The research vessel “Salme” of the TalTech Institute of Marine Systems is a vessel equipped with modern scientific equipment and two laboratories, which the university researchers and students use to sail the Baltic Sea. "Our students cannot be trained in any other way, they still have to go to sea," mentions Urmas Lips. “In addition to study-related cruises, we are also happy to take students to the institute's contract research. This is a very good practice and we can also pay a scholarship.”
"Sometimes it happens that a young person gets on board and can't stand sailing. But I have seen how interest on the marine environment can be stronger than seasickness, ”says Lips, who says that the body can be trained to work on the water. "The most important thing is interest and love for the sea. It is a separate breed of people who study marine science or oceanography, ”says Urmas Lips, adding that it is now possible to study marine science at the University of Technology again, as the subjects are included in the joint new curriculum of the Institute of Marine Systems and Geology "Earth Systems, Climate and Technologies".
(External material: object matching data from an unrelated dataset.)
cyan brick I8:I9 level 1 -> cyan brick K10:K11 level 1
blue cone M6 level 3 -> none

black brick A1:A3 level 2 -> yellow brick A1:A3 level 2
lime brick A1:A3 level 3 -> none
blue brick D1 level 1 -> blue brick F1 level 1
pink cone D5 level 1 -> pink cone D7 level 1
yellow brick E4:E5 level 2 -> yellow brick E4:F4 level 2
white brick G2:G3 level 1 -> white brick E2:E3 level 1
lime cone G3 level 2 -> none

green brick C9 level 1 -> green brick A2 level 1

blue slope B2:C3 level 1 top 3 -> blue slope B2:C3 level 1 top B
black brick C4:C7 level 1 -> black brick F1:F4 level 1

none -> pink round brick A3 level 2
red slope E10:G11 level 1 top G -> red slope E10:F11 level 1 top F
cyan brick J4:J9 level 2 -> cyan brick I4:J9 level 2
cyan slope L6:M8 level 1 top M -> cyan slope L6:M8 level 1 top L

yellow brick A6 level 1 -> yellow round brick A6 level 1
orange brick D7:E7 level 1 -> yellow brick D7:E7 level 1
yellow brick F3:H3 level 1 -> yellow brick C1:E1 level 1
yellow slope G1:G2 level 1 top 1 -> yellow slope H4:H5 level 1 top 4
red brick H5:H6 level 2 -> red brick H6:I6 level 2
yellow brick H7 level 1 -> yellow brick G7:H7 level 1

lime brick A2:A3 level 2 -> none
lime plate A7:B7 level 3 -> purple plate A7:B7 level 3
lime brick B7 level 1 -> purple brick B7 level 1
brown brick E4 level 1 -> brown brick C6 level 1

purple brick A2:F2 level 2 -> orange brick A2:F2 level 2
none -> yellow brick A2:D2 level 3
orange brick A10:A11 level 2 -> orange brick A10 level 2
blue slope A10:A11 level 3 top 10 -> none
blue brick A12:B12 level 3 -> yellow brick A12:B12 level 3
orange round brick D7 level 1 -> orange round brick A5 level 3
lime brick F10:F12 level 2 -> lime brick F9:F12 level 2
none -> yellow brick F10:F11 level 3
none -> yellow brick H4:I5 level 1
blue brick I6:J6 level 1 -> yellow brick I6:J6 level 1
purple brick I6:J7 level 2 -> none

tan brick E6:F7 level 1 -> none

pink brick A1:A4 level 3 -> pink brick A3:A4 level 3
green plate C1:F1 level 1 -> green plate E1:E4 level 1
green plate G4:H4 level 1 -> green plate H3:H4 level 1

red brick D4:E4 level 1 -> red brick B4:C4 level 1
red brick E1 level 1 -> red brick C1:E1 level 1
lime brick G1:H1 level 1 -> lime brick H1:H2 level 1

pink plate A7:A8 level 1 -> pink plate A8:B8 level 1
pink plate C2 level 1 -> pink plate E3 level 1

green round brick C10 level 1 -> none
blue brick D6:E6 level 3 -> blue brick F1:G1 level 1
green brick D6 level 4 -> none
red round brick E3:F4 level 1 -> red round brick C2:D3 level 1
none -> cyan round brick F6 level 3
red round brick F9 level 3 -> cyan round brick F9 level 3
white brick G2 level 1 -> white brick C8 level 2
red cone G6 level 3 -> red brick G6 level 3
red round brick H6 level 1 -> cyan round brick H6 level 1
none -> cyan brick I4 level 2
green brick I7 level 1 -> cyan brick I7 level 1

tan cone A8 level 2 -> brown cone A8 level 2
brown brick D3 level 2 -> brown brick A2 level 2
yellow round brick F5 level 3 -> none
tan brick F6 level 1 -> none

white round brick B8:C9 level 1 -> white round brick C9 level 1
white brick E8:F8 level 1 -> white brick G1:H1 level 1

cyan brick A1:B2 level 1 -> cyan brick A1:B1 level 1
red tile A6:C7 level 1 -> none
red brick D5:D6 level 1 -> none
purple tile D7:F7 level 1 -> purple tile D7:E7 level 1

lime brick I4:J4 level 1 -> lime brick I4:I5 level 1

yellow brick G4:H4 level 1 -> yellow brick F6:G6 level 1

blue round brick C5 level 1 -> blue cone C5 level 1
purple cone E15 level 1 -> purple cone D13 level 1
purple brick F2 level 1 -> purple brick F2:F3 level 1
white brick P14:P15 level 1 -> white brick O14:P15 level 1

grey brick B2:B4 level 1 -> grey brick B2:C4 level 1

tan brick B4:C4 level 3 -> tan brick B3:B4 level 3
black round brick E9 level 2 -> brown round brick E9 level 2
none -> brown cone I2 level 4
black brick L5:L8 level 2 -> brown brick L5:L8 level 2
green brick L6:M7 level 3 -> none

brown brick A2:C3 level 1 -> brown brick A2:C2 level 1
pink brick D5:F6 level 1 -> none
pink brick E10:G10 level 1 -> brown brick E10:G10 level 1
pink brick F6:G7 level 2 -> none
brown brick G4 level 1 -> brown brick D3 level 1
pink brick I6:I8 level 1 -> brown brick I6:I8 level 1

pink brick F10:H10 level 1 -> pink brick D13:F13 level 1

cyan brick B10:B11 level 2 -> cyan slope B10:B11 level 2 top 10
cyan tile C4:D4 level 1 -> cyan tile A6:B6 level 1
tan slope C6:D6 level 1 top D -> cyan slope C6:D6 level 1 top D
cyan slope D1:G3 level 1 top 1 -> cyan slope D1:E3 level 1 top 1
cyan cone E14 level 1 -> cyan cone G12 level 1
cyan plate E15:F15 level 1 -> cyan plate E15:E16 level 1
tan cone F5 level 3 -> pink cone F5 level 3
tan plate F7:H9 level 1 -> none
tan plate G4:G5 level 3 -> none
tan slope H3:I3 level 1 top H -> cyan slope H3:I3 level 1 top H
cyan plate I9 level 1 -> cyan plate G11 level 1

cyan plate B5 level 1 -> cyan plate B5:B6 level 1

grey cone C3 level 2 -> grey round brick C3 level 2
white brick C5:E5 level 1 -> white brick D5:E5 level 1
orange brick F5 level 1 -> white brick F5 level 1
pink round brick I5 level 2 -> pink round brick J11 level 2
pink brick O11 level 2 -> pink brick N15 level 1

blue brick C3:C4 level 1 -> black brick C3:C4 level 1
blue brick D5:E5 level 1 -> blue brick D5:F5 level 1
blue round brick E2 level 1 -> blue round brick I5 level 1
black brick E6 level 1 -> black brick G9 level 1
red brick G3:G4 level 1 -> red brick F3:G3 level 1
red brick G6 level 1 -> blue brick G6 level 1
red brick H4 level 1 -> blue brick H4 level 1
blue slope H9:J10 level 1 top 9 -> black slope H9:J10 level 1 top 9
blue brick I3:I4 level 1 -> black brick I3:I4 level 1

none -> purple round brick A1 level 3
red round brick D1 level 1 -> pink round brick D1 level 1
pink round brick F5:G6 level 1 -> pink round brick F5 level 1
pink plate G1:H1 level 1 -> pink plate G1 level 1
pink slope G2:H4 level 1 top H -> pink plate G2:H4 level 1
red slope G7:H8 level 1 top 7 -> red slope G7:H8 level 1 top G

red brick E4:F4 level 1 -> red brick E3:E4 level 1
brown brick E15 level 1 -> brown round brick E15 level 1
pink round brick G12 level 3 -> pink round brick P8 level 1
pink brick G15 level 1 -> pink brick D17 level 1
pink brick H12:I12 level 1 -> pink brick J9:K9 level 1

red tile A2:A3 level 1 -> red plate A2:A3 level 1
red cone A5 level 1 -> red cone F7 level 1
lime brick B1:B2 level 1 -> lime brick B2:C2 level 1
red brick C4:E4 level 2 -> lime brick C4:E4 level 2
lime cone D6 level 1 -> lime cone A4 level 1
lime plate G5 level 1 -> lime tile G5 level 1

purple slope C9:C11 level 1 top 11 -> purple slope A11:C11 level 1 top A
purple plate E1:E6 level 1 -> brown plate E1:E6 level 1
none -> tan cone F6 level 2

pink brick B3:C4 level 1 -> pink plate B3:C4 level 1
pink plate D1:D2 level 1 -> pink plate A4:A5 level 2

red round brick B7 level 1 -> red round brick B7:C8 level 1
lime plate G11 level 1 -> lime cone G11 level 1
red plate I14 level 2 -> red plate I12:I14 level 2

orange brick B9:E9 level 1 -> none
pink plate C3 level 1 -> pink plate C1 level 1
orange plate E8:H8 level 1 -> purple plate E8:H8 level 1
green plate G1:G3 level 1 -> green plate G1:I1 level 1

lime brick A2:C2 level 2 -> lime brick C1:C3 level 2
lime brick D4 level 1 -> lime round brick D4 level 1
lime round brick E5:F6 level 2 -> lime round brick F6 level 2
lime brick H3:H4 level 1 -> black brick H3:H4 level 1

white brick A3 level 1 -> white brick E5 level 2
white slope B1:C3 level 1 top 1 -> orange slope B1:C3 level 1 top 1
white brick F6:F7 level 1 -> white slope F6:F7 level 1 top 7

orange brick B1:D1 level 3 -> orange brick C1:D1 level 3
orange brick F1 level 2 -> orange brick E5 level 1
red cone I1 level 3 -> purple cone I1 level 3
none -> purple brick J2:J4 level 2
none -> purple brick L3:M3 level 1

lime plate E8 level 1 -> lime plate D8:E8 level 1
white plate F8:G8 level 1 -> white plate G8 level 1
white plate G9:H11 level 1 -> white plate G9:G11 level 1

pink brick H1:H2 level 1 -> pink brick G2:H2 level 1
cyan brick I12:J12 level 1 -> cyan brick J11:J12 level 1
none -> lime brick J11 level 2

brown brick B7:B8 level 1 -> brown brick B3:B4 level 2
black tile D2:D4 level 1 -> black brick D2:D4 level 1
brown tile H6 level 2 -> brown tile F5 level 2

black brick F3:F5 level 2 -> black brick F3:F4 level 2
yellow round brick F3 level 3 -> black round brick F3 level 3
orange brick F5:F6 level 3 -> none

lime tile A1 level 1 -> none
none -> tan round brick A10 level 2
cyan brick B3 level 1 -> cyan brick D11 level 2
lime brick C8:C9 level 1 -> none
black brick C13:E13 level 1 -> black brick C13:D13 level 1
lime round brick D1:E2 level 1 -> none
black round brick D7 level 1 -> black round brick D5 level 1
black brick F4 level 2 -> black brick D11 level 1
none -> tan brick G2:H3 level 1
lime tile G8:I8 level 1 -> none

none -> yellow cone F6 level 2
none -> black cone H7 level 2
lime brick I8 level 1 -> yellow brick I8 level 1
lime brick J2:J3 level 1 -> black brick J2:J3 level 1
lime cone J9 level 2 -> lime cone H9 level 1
Excitement for technology and the Baltic Sea
The influence of technology, to which the name of the curriculum also refers, cannot be reversed in the field of oceanography. Urmas Lips states that the Institute of Marine Systems uses modern autonomous equipment in its work. "Technology is important because it is not possible to be everywhere, since it is expensive. That is why more and more economical and intelligent devices are being developed that can operate independently in the marine environment. They measure a variety of indicators and provide a good database from which we can make different choices related to the marine environment. Marine research can be found both in Estonia and abroad. And although many doctoral students at our institute have been involved in foreign projects, it is not because the Baltic Sea is a boring study field. A smaller body of water is easier to explore, moreover, local research results can be also used in similar places and situations elsewhere in the world. So when our researchers attend large international conferences, there is always great interest in the presentations of Estonian marine scientists, ” concludes Urmas Lips.
TalTech's Institute of Geology and Institute of Marine Systems are members of the Faculty of Science which combines science, engineering and IT studies. Graduates of the bachelor's degree program "Earth Systems, Climate and Technologies" i can become green innovation and crustal engineers, climate scientists, marine scientists, geologists, or data analysts.